Начались тяжелые бои. Через несколько дней у меня не было ни единого санинструктора: кто пулей убит, кто разорван снарядом. При бомбежке повозка с медикаментами вместе с лошадью взлетела на воздух.
В первые дни на фронте я очень терялась при бомбежках от воя моторов немецких самолетов. Как только немцы начинали нас бомбить, я головой зарывалась в снег. И запомнилось на всю жизнь одно утро, когда разгорелся жаркий бой. Слышу, кричит боец: «Доктор, помоги!» Я посмотрела в ту сторону, откуда крик, и обомлела: у бойца осколком снаряда распороло живот, и весь его кишечник вывалился на снег. Раненый пытается собрать кишки и затолкать их обратно, взывает о помощи. У меня от этой картины на голове волосы зашевелились. Я испугалась, растерялась. Стою, думаю, что можно сделать, как облегчить страдания бойца? Но в голову ничего не приходило. Я проклинала медицину, то, что нигде и ничего не было сказано, как поступать в таких случаях. Через несколько минут боец скончался. Но он стоял перед моими глазами все годы, пока была на фронте, и потом, когда училась в мединституте. Меня мучила совесть за то, что не смогла тогда ничего предпринять, чтобы облегчить страдания этого человека.
После освобождения Тихвина нас маршем отправили к Мясному Бору. Стояли сильные морозы. Стопы примерзали к валенкам, кровавые мозоли были на пятках. Вязли в сугробах. Постелью был снег. Отдыхали минут по 15–20, чуть больше — замерзнешь. Поспать в землянке было мечтой, блаженством. Иногда захватывали немецкие блиндажи, но они, как правило, оказывались заминированными.

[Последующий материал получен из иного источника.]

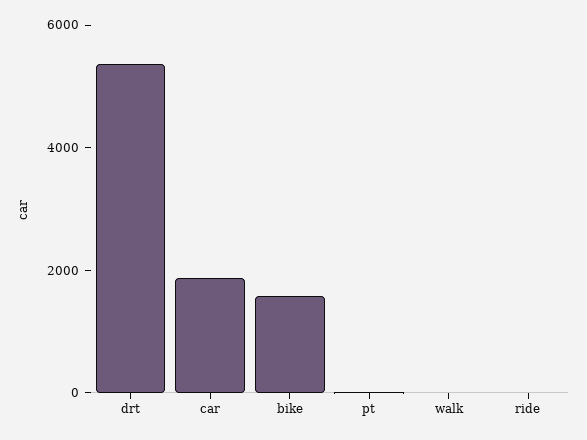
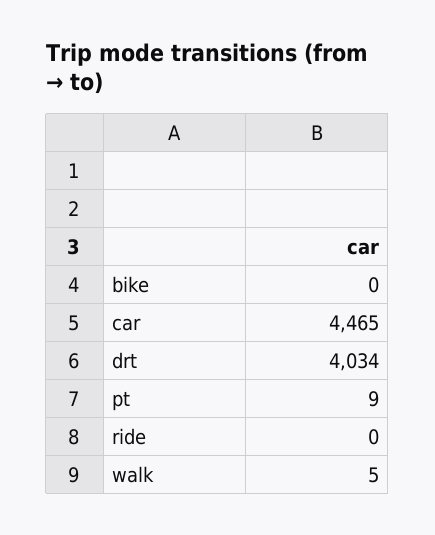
drt: 5500 -> 4034
car: 2000 -> 4465
bike: 1500 -> 0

В изнуряющей фронтовой обстановке приходилось на морозе, в снегу, под градом пуль оказывать медицинскую помощь. Перевязочного материала не хватало. Разденешь убитого, порвешь его нижнее белье — перевяжешь раненого. Жгутом служил ремень солдата, шиной — сук дерева. Теплым одеялом — шинель убитого. Одной приходилось оттягивать раненых по глубокому снегу в безопасное место, чтобы при первой возможности эвакуировать в тыл.